Aengus Woods, co-Curator of IAC’s Poetry Fest, introduces Poets

 How it’s NY: New York was the subject of several poems, and two of the poets live in New York.

How it’s Irish: Two of the three poets are Irish, and although Saskia Hamilton says she’s Dutch in her navel, “there’s an O’Neill back there.”

New blogger, novelist/playwright Honor Molloy (look for her forthcoming Smarty Girl) attends some of IAC’s Poetry Fest this past weekend and finds

It was a feast of voices, accents, sense and sounds….Here we are, tucked in together on a sunny Saturday afternoon, language thrumming on the walls as we listen in the dark.

Listening in the Dark
Each day last week a poem arrived in my e-mail from the Irish Arts Center. I eagerly read the work of the poets included in IAC’s Poetry Fest 2011. Their words carried me far beyond my cubicle in corporate America. It was a rare week, and I thought of friends–writers, artists, theatricals–who’d love a certain poem. So I forwarded the pieces by Leanne O’Sullivan, Michael Longley, Dennis O’Driscoll, Thomas Kinsella to Sydney, Dublin, Sacramento, even the Flatiron Building at the bottom of the avenue.
Saturday afternoon’s session at the IAC featured Saskia Hamilton (filling in for Leanne O’Sullivan), David Wheatley and Nick Laird. It was a feast of voices, accents, sense and sounds.

Saskia Hamilton is a highly-awarded, former Bunting Fellow at the Radcliffe Institute for Advanced Study at Harvard who teaches at Barnard College. She read all new work from a collection-in-progress called Nightjar“like the bird,” she said. Dark-haired, casually dressed, she read with ease and authority.
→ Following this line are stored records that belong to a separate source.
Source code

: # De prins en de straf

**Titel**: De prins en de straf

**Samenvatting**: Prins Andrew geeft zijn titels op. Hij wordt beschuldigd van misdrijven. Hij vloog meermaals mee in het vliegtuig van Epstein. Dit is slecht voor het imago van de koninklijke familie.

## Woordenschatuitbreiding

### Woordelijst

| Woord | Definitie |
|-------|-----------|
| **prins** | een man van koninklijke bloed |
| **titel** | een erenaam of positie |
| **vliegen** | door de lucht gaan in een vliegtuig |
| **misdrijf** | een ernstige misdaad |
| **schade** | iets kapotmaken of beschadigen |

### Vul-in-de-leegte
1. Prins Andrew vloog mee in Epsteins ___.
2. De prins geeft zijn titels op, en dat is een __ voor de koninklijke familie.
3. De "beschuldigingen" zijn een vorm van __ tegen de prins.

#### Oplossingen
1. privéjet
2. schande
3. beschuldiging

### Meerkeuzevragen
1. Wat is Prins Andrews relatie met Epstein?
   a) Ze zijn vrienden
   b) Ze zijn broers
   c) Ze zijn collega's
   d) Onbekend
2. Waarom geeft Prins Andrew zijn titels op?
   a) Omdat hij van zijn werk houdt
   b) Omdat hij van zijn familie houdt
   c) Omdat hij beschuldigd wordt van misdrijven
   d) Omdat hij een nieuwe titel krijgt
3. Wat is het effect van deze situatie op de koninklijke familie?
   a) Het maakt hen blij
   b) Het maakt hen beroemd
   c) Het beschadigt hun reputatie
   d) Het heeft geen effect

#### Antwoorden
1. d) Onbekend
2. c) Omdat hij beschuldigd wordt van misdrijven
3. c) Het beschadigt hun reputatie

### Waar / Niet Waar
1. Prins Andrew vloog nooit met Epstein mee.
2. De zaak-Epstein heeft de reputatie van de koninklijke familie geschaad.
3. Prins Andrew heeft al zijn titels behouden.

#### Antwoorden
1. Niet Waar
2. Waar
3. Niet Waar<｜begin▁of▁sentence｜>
I was struck by the following images (quoting now from my notes) referred to in a poem called “Midsummer Rain”:

People standing outside a bar . . .

White shirts blossoming on the street . . .

Rain drives them back inside . . .
and by these random lines:

in a far field north of here

does your desk face the wall or the window?

which sound is in the fore?
“How quiet the room, listening, listening,” I scribbled. Here we are, tucked in together on a sunny Saturday afternoon, language thrumming on the walls as we listen in the dark.

With his mod hair and his dark clothing, David Wheatley might have been a hip schoolmaster or a mid-sixties pop star. His use of form (rhymes and near-rhymes and the feeling of balladry) and his subject matter (the natural world) are traditional. His genial nature and good humor set his work apart from its models. “I do like my creatures,” he said, and proved it by reading several poems about birds that were as light and darting and lovely as their subjects. Much delight was generated by a poem that answered, in one line, the question in its title:

Have You Seen This Cat?

Because it’s awesome!
His range is impressive and included a postcard poem, drinking songs, an homage to Philip Larkin and “Riptide” a piece about a Hawk jet zooming over a city dwelling, “the pilot shot free like a champagne cork”.
Wheatley lives, he says, between Ireland and England. This is true linguistically as well as geographically; he bridged the divide by reading one of his poems first in English and then in Irish and by reading two versions of the same poem, one with Irish references, and then again with British references.
Slim, boyish Nick Laird also teaches at Barnard. His poems draw upon a wealth of references (everything from John Masefield to Inspector Gadget) and sources. A poet can find a poem anywhere, even in graffiti on a library carrel–which is where Laird found the basis for his opener, an amusing riff on the mysterious “Alan”. The poem has hidden depths. “Alan” mutates into a God-like–or Godot-like–figure, the subject of increasingly frenzied speculation.

Several love poems came next, including one for Maud, his pug dog. “Pugs are a cross between E.T. and an Ewok,” he said. “You’re not supposed to buy them because they can’t breathe properly.

He closed with the luminous “The Evening Forecast For The Region”, a poem about “insomnia and the gaps the mind makes when you can’t sleep”:
The weatherman for Boston ponders whether, I’d bet not,
the snowstorm coming north will come to town tonight [. . .]

Everyone on earth is sleeping. I am the keel-scrape

beneath their tidal breathing which is shifting down through tempo to the
waveform of the sea. The gathered even draw and lift of air.

Further east a blizzard of homogenous decisions breathes above the folding and unfolding pane and counterpane of waves

as if the white so loves the world it tries to make a map of it, exact and blank to
start again, but the sea will not stay under it.

The ricepaper wafers are melting. Millions of babynails cling to the wind lifting
hoarsely off the Atlantic. The whole thing

is mesmeric. For hours the snow will fall like rhythm.